**TEXTO PARA ANÁLISIS:**
-*-
6 abr 2012

En cuanto el Gobierno nos ha dado a conocer los presupuestos generales de la cosa, me he alegrado de vivir en un país en crisis. ¡Loadas sean los números rojos si con ellos nos libramos, al fin, del dispendio y la regalía! Mucho me malicio que sin el agujero negro, aún seguiríamos jugando con el dinero público –que es de todos y de nadie- como si fuesen billetitos del Monopoli. De hecho los mandamases de lo público, engolados en su papel de repartidores de dádivas, se creían merecedores de que quebráramos la espalda a su paso, lo que propició que a su alrededor revolotearan pelotas y chupones, muy pronto devenidos en chorizos –qué bien los relata Galdós en “La de Bringas”-, que correteaban por los pasillos de Palacio, los del ministerio, consejería o concejalía en busca esa firma preceptiva que les asegurara la aparición en alguno de los múltiples boletines oficiales.
-*-
**PREGUNTAS PARA RESPONDER:**
1. Responde estas preguntas sobre el texto acerca de los presupuestos y la crisis.
(a) ¿Qué ha dado a conocer el Gobierno?
(b) ¿Con qué se compara el dinero público en el juego que se menciona?
(c) ¿Qué obra de Galdós se cita?
2. Prosigue el texto sobre los presupuestos y la crisis a partir de su última frase.

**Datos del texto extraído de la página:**
-*-
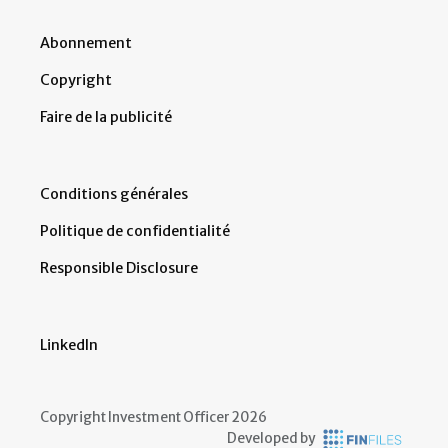
Abonnement
Copyright
Faire de la publicité
Conditions générales
Politique de confidentialité
Responsible Disclosure
LinkedIn
Copyright Investment Officer 2026
Developed by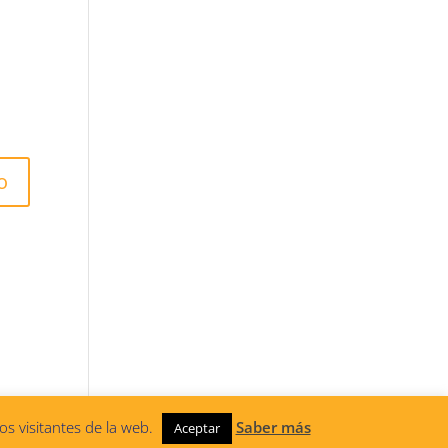
os visitantes de la web.
Saber más
Aceptar
atólicos en Red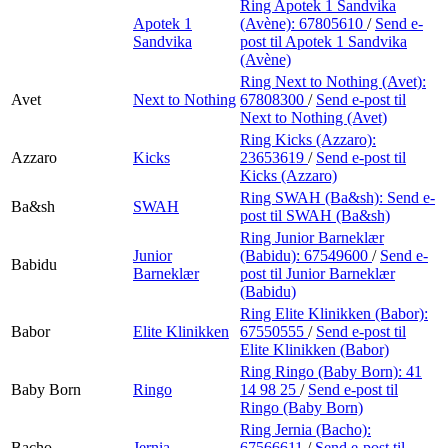
Ring Apotek 1 Sandvika
Apotek 1
(Avène):
67805610
/
Send e-
Sandvika
post
til Apotek 1 Sandvika
(Avène)
Ring Next to Nothing (Avet):
Avet
Next to Nothing
67808300
/
Send e-post
til
Next to Nothing (Avet)
Ring Kicks (Azzaro):
Azzaro
Kicks
23653619
/
Send e-post
til
Kicks (Azzaro)
Ring SWAH (Ba&sh):
Send e-
Ba&sh
SWAH
post
til SWAH (Ba&sh)
Ring Junior Barneklær
Junior
(Babidu):
67549600
/
Send e-
Babidu
Barneklær
post
til Junior Barneklær
(Babidu)
Ring Elite Klinikken (Babor):
Babor
Elite Klinikken
67550555
/
Send e-post
til
Elite Klinikken (Babor)
Ring Ringo (Baby Born):
41
Baby Born
Ringo
14 98 25
/
Send e-post
til
Ringo (Baby Born)
Ring Jernia (Bacho):
Bacho
Jernia
67566611
/
Send e-post
til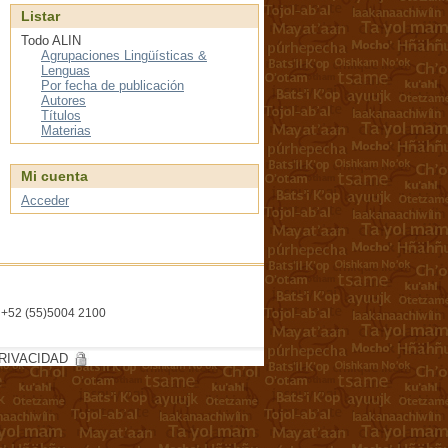
Listar
Todo ALIN
Agrupaciones Lingüísticas &
Lenguas
Por fecha de publicación
Autores
Títulos
Materias
Mi cuenta
Acceder
l. +52 (55)5004 2100
RIVACIDAD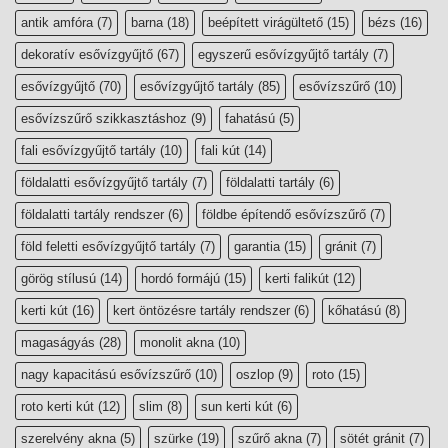
antik amfóra
(7)
barna
(18)
beépített virágültető
(15)
bézs
(16)
dekoratív esővízgyűjtő
(67)
egyszerű esővízgyűjtő tartály
(7)
esővízgyűjtő
(70)
esővízgyűjtő tartály
(85)
esővízszűrő
(10)
esővízszűrő szikkasztáshoz
(9)
fahatású
(5)
fali esővízgyűjtő tartály
(10)
fali kút
(14)
földalatti esővízgyűjtő tartály
(7)
földalatti tartály
(6)
földalatti tartály rendszer
(6)
földbe építendő esővízszűrő
(7)
föld feletti esővízgyűjtő tartály
(7)
garantia
(15)
gránit
(7)
görög stílusú
(14)
hordó formájú
(15)
kerti falikút
(12)
kerti kút
(16)
kert öntözésre tartály rendszer
(6)
kőhatású
(8)
magaságyás
(28)
monolit akna
(10)
nagy kapacitású esővízszűrő
(10)
oszlop
(9)
roto
(15)
roto kerti kút
(12)
slim
(8)
sun kerti kút
(6)
szerelvény akna
(5)
szürke
(19)
szűrő akna
(7)
sötét gránit
(7)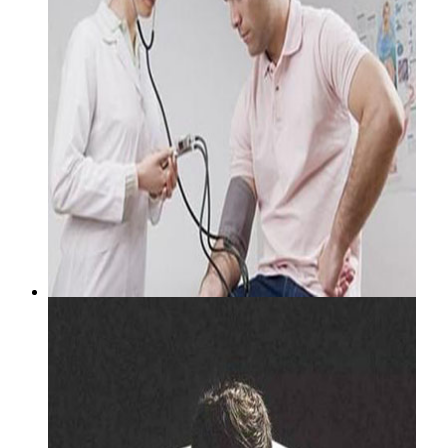
几种方法教你更好治疗精
不孕不育是让很多家庭困扰的问题，其中...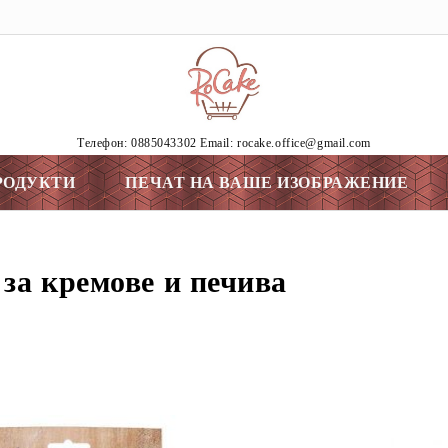
Tелефон: 0885043302 Email: rocake.office@gmail.com
РОДУКТИ
ПЕЧАТ НА ВАШЕ ИЗОБРАЖЕНИЕ
за кремове и печива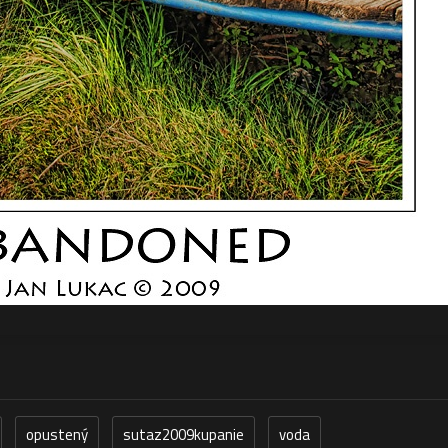
opustený
sutaz2009kupanie
voda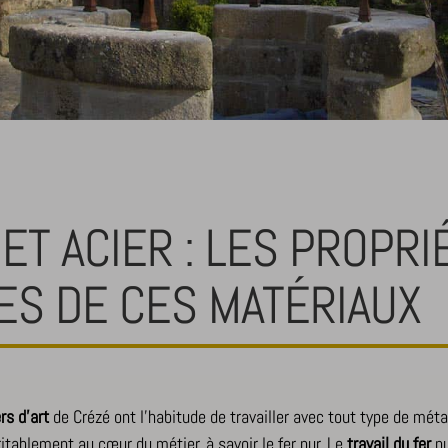
ET ACIER : LES PROPRI
ES DE CES MATÉRIAUX
rs d’art
de Crézé ont l’habitude de travailler avec tout type de mét
éritablement au cœur du métier, à savoir le fer pur. Le
travail du fer
pu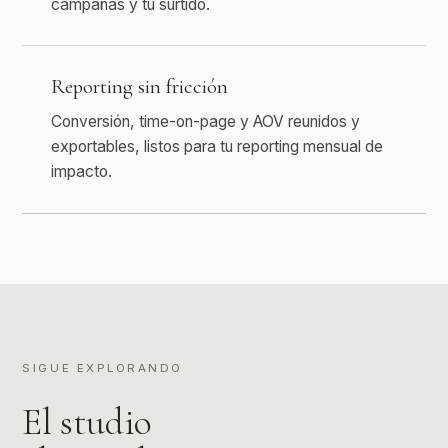
campañas y tu surtido.
Reporting sin fricción
Conversión, time-on-page y AOV reunidos y
exportables, listos para tu reporting mensual de
impacto.
SIGUE EXPLORANDO
El studio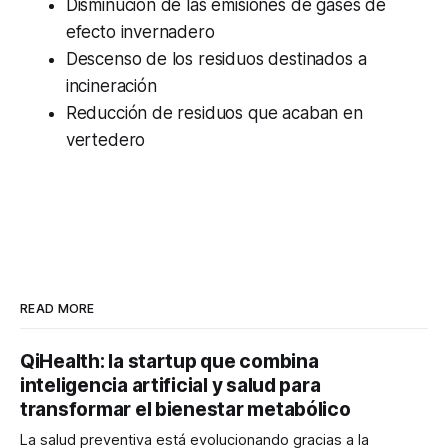
Disminución de las emisiones de gases de
efecto invernadero
Descenso de los residuos destinados a
incineración
Reducción de residuos que acaban en
vertedero
READ MORE
QiHealth: la startup que combina
inteligencia artificial y salud para
transformar el bienestar metabólico
La salud preventiva está evolucionando gracias a la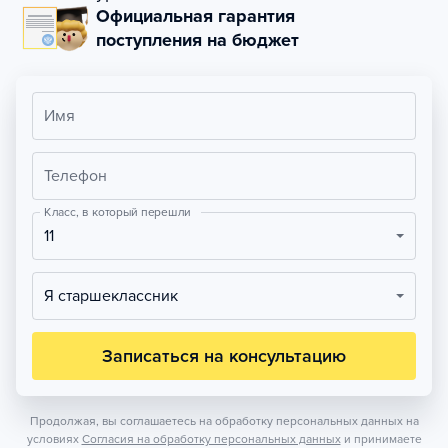
Официальная гарантия
поступления на бюджет
Имя
Телефон
Класс, в который перешли
11
Я старшеклассник
Записаться на консультацию
Продолжая, вы соглашаетесь на обработку персональных данных на
условиях
Согласия на обработку персональных данных
и принимаете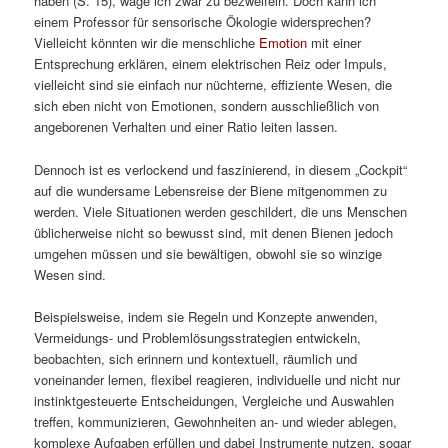
haben (S. 15), wage ich zwar zu bezweifeln. Doch kann ich
einem Professor für sensorische Ökologie widersprechen?
Vielleicht könnten wir die menschliche
Emotion
mit einer
Entsprechung erklären, einem elektrischen Reiz oder Impuls,
vielleicht sind sie einfach nur nüchterne, effiziente Wesen, die
sich eben nicht von Emotionen, sondern ausschließlich von
angeborenen Verhalten und einer Ratio leiten lassen.
Dennoch ist es verlockend und faszinierend, in diesem „Cockpit“
auf die wundersame Lebensreise der Biene mitgenommen zu
werden. Viele Situationen werden geschildert, die uns Menschen
üblicherweise nicht so bewusst sind, mit denen Bienen jedoch
umgehen müssen und sie bewältigen, obwohl sie so winzige
Wesen sind.
Beispielsweise, indem sie Regeln und Konzepte anwenden,
Vermeidungs- und Problemlösungsstrategien entwickeln,
beobachten, sich erinnern und kontextuell, räumlich und
voneinander lernen, flexibel reagieren, individuelle und nicht nur
instinktgesteuerte Entscheidungen, Vergleiche und Auswahlen
treffen, kommunizieren, Gewohnheiten an- und wieder ablegen,
komplexe Aufgaben erfüllen und dabei Instrumente nutzen, sogar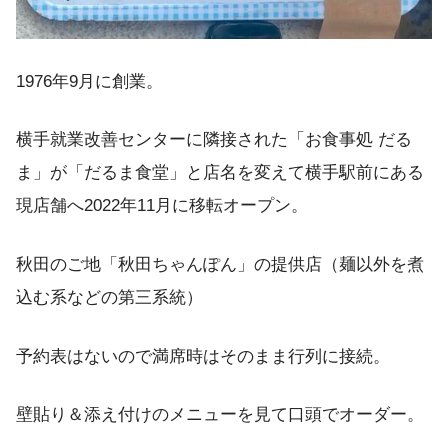
1976年9月に創業。
横手就業改善センターに隣接された「お食事処 だる
ま」が「だるま食堂」と店名を変えて横手駅前にある
現店舗へ2022年11月に移転オープン。
秋田のご地「秋田ちゃんぽん」の提供店（麺以外を煮
込む系などの第三系統）
予約表はないので満席時はそのまま行列に接続。
壁貼り＆添え付けのメニューを見て口頭でオーダー。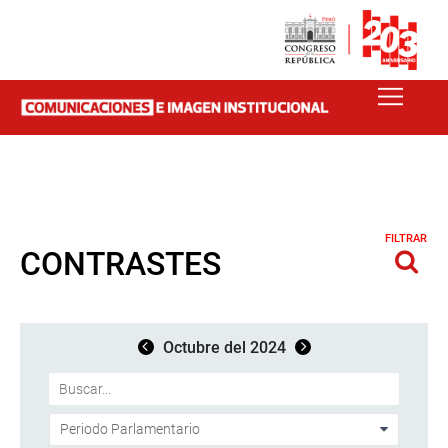
FILTRAR
CONTRASTES
Octubre del 2024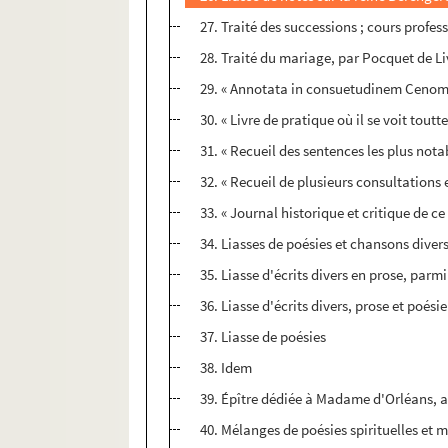
27. Traité des successions ; cours profes
28. Traité du mariage, par Pocquet de L
29. « Annotata in consuetudinem Ceno
30. « Livre de pratique où il se voit tout
31. « Recueil des sentences les plus nota
32. « Recueil de plusieurs consultations 
33. « Journal historique et critique de ce
34. Liasses de poésies et chansons diver
35. Liasse d'écrits divers en prose, par
36. Liasse d'écrits divers, prose et poésie
37. Liasse de poésies
38. Idem
39. Épître dédiée à Madame d'Orléans, a
40. Mélanges de poésies spirituelles et 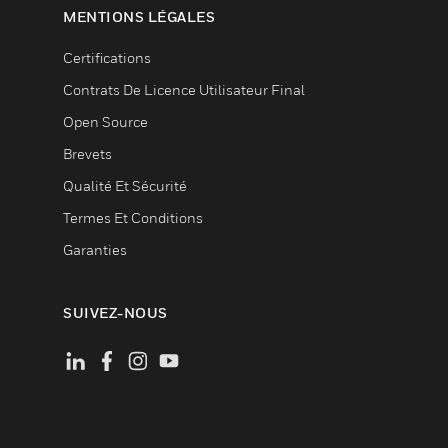
MENTIONS LÉGALES
Certifications
Contrats De Licence Utilisateur Final
Open Source
Brevets
Qualité Et Sécurité
Termes Et Conditions
Garanties
SUIVEZ-NOUS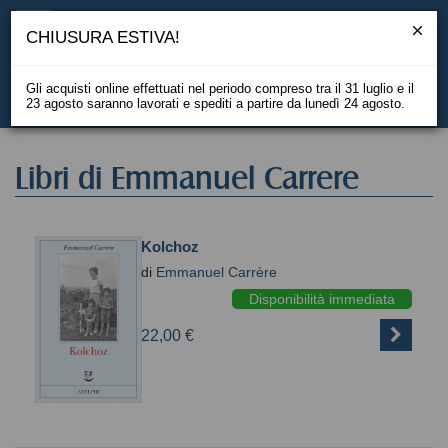
CHIUSURA ESTIVA!
Gli acquisti online effettuati nel periodo compreso tra il 31 luglio e il
23 agosto saranno lavorati e spediti a partire da lunedì 24 agosto.
EN
Libri di Emmanuel Carrere
Kolchoz
di
Emmanuel Carrère
Disponibilità immediata
22,00 €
-*-
**RESPUESTAS NUMERADAS:**
1.
(a) Los presupuestos generales.
(b) Con billetitos del Monopoli.
(c) “La de Bringas”.

2.
Me gustan los recortes porque ponen en tela de juicio esa gran falacia a la que llamamos Estado del Bienestar, capaz de esclavizar el voto a cambio de múltiples servicios prescindibles. Ya no es cuestión de que el Estado deba ser el pagador de carreteras y camas de hospital, sino de variopintas partidas por las que vuelan las comisiones, desde un terreno a un concurso, pasando por un cursillo de esquí para jóvenes holgazanes, la subvención de una película en Super-8, los tebeos de Mortadelo para algún instituto y hasta el mantenimiento de asociaciones sin socios ni actividad conocida.

Al Estado deberíamos entenderlo como al cabeza de una familia numerosa en apuros, que se pasa los meses haciendo cábalas para cumplir con los bancos, dejando siempre para más tarde la compra de zapatos nuevos. Si de verdad consiguiésemos adelgazar las responsabilidades que atribuimos a cada estamento público, se revitalizaría la democracia, que no es sólo el régimen en el que los ciudadanos acuden a las urnas sino aquél otro en el que deciden –en un ejercicio de responsabilidad personal y colectiva- administrar sus activos como mejor les parece.